Most of the simplifications are positive! You're now only given one mission at a time, and when one mission ends (whether through success or failure), the next starts a few seconds later. There's no waiting around for the start of the next decade with nothing to do like in the original. Hiding in the grass works in a much clearer way, whereby if you're in the grass, other animals won't know you're there unless they saw you go in. And for carnivores, killing and eating animals are now the same action. You kill an animal, you immediately get the hunger points and calories. Finally, it's now a lot more obvious that you've got to regularly refresh the map's supply of food by using the nests.

 


There are a couple of changes that aren't so great, though they're definitely not game-ruiners.

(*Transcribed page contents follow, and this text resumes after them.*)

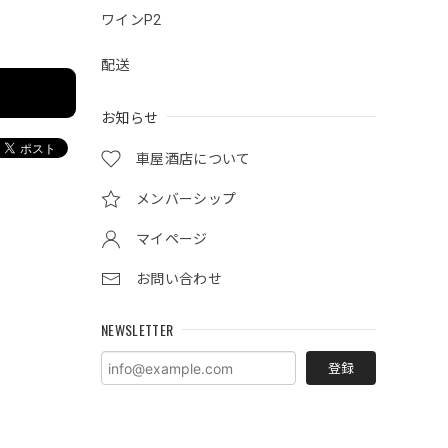
ワインP2
配送
お知らせ
車屋酒店について
メンバーシップ
マイページ
お問い合わせ
NEWSLETTER
登録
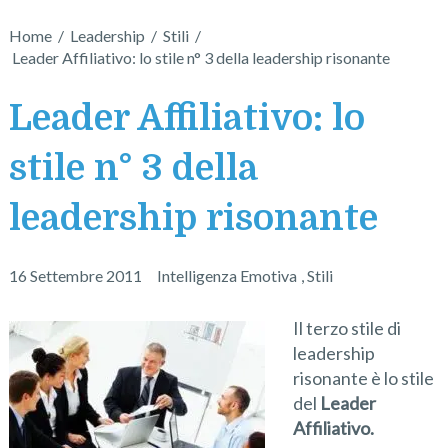
Home
/
Leadership
/
Stili
/
Leader Affiliativo: lo stile n° 3 della leadership risonante
Leader Affiliativo: lo
stile n° 3 della
leadership risonante
16 Settembre 2011
Intelligenza Emotiva
,
Stili
Il terzo stile di
leadership
risonante è lo stile
del
Leader
Affiliativo.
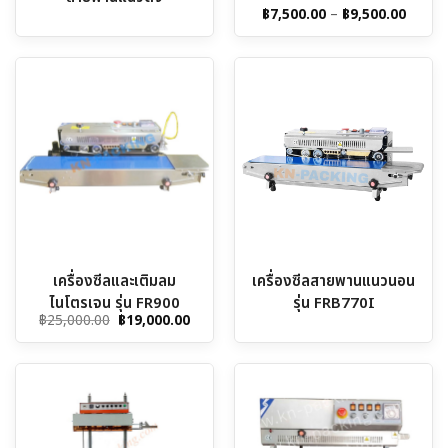
Price
฿
7,500.00
–
฿
9,500.00
range:
฿7,500
throu
฿9,500
เครื่องซีลและเติมลม
เครื่องซีลสายพานแนวนอน
ไนโตรเจน รุ่น FR900
รุ่น FRB770I
Original
Current
฿
25,000.00
฿
19,000.00
price
price
was:
is:
฿25,000.00.
฿19,000.00.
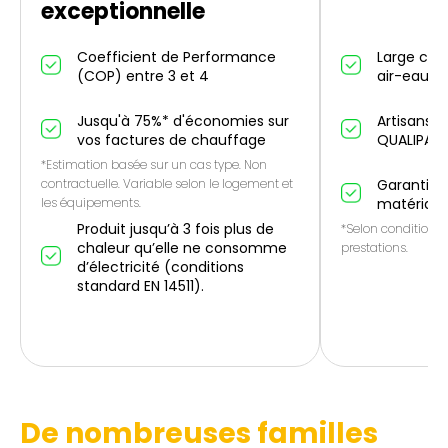
exceptionnelle
Coefficient de Performance
Large cho
(COP) entre 3 et 4
air-eau et
Jusqu'à 75%* d'économies sur
Artisans p
vos factures de chauffage
QUALIPAC
*Estimation basée sur un cas type. Non
contractuelle. Variable selon le logement et
Garantie 1
les équipements.
matériau
Produit jusqu’à 3 fois plus de
*Selon conditions 
chaleur qu’elle ne consomme
prestations.
d’électricité (conditions
standard EN 14511).
De nombreuses familles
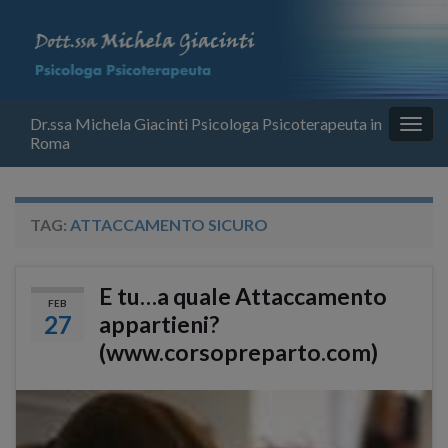
Dr.ssa Michela Giacinti Psicologa Psicoterapeuta in
Attiv
Roma
la
navig
TAG:
ATTACCAMENTO SICURO
E tu…a quale Attaccamento
FEB
27
appartieni?
(www.corsopreparto.com)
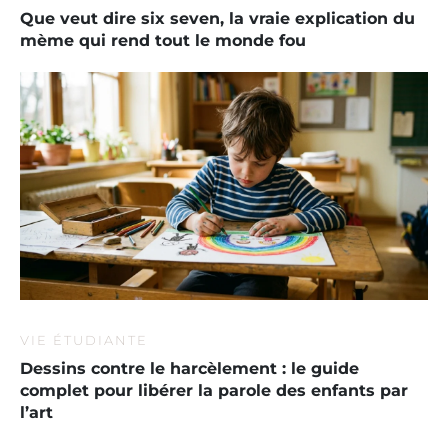
Que veut dire six seven, la vraie explication du
mème qui rend tout le monde fou
VIE ÉTUDIANTE
Dessins contre le harcèlement : le guide
complet pour libérer la parole des enfants par
l’art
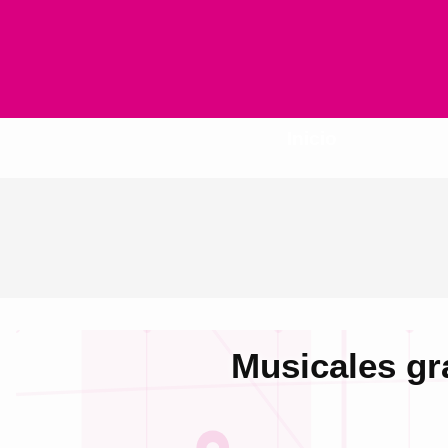
Inicio
Musicales gr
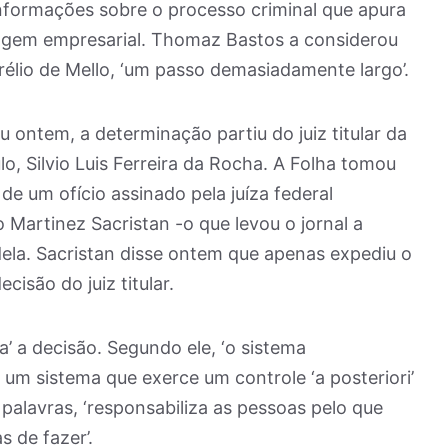
 informações sobre o processo criminal que apura
nagem empresarial. Thomaz Bastos a considerou
rélio de Mello, ‘um passo demasiadamente largo’.
u ontem, a determinação partiu do juiz titular da
lo, Silvio Luis Ferreira da Rocha. A Folha tomou
e um ofício assinado pela juíza federal
 Martinez Sacristan -o que levou o jornal a
dela. Sacristan disse ontem que apenas expediu o
cisão do juiz titular.
a’ a decisão. Segundo ele, ‘o sistema
 é um sistema que exerce um controle ‘a posteriori’
palavras, ‘responsabiliza as pessoas pelo que
 de fazer’.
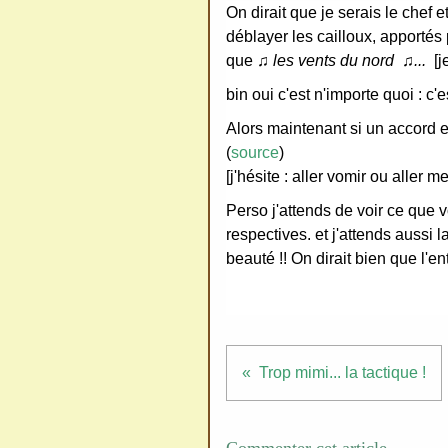
On dirait que je serais le chef
ativ
déblayer les cailloux, apportés 
e
que ♫
les vents du nord ♫...
[je
Co
bin oui c'est n'importe quoi : 
mm
Alors maintenant si un accord es
ons
(
source
)
[j'hésite : aller vomir ou aller me
Perso j'attends de voir ce que 
respectives. et j'attends aussi 
beauté !! On dirait bien que l'e
SV
P
Ne
pas
cop
Trop mimi... la tactique !
ier
ni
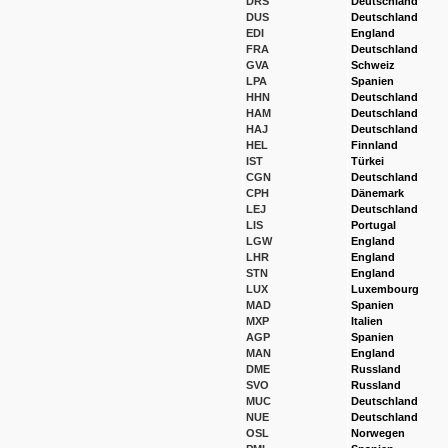
DRS
Deutschland
DUS
Deutschland
EDI
England
FRA
Deutschland
GVA
Schweiz
LPA
Spanien
HHN
Deutschland
HAM
Deutschland
HAJ
Deutschland
HEL
Finnland
IST
Türkei
CGN
Deutschland
CPH
Dänemark
LEJ
Deutschland
LIS
Portugal
LGW
England
LHR
England
STN
England
LUX
Luxembourg
MAD
Spanien
MXP
Italien
AGP
Spanien
MAN
England
DME
Russland
SVO
Russland
MUC
Deutschland
NUE
Deutschland
OSL
Norwegen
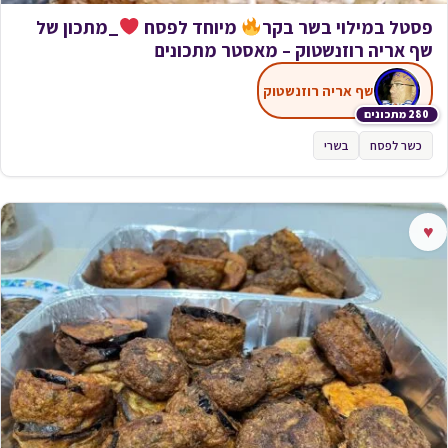
פסטל במילוי בשר בקר
מיוחד לפסח
_מתכון של
שף אריה רוזנשטוק – מאסטר מתכונים
שף אריה רוזנשטוק
280 מתכונים
כשר לפסח
בשרי
♥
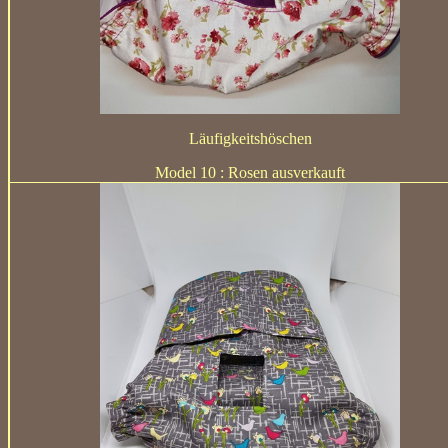
Läufigkeitshöschen
Model 10 : Rosen ausverkauft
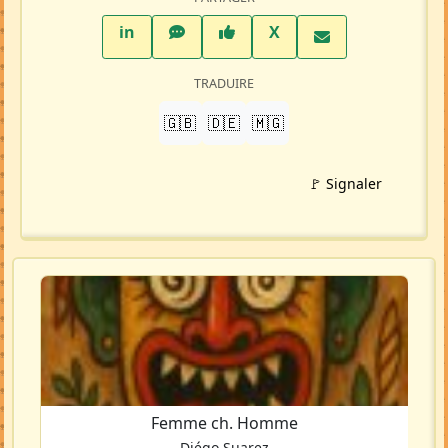
LinkedIn
WhatsApp
Facebook
Twitter X
in
X
TRADUIRE
🇬🇧
🇩🇪
🇲🇬
🚩 Signaler
Femme ch. Homme
Diégo Suarez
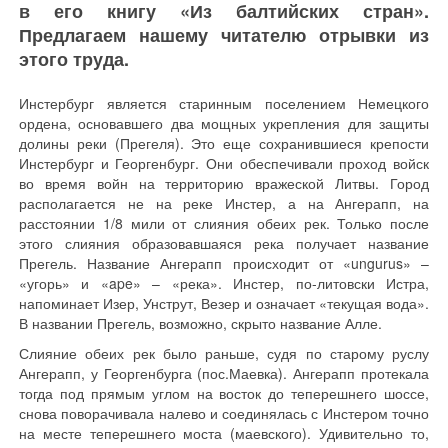
в его книгу «Из балтийских стран».
Предлагаем нашему читателю отрывки из
этого труда.
Инстербург является старинным поселением Немецкого
ордена, основавшего два мощных укрепления для защиты
долины реки (Прегеля). Это еще сохранившиеся крепости
Инстербург и Георгенбург. Они обеспечивали проход войск
во время войн на территорию вражеской Литвы. Город
располагается не на реке Инстер, а на Ангерапп, на
расстоянии 1/8 мили от слияния обеих рек. Только после
этого слияния образовавшаяся река получает название
Прегель. Название Ангерапп происходит от «ungurus» –
«угорь» и «ape» – «река». Инстер, по-литовски Истра,
напоминает Изер, Унструт, Везер и означает «текущая вода».
В названии Прегель, возможно, скрыто название Алле.
Слияние обеих рек было раньше, судя по старому руслу
Ангерапп, у Георгенбурга (пос.Маевка). Ангерапп протекала
тогда под прямым углом на восток до теперешнего шоссе,
снова поворачивала налево и соединялась с Инстером точно
на месте теперешнего моста (маевского). Удивительно то,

The first is a change to the way you get new playable animals. In the original, there was a kind of chain, where each animal would receive a special mission that unlocked the next animal. In mobile, all you have to do to unlock an animal is see it in-game. I'm usually against having characters and similar things locked at all, but there's exceptions to almost every rule in game design, and I think it really worked in Tokyo Jungle's favour. In Mobile, though, I'd unlocked late-game species like Dilophosaurus and Homo Erectus on my second or third game. One positive, though, is that there's no species for which you're expected to pay real money like there was in the original game.

 


The second negative change is a much less important one: the lack of rooftop exploration. It's only a little thing, but I really liked running around the rooftops in the original. It also points towards the main reason why I can't say that one game is better than the other. I think Tokyo Jungle Mobile is a lot more pure in its game design, and if we look at it purely mechanically, I think the changes it makes are positive enough that it's easily the better game of the two. Being playable on a handheld just adds a cherry on top of that, too. However, the original game just feels better. It's more atmospheric, immersive, and exciting.

 


Honestly, I would unreservedly recommend both games. They're both excellent games in very slightly different ways. I think you can still buy the original if you have a PS3 (and you can track down a disc copy from Japan for not too much an investment), but for Tokyo Jungle Mobile, piracy is the only way to get it. But since the Vita is an abandoned console, and PS Mobile games doubly so, where's the moral quandary here?

1 comment:

  1. Tokyo jungle is such a gem! I have a ps5 now, but I still keep the old ps3 hooked up to my tv just to play this game.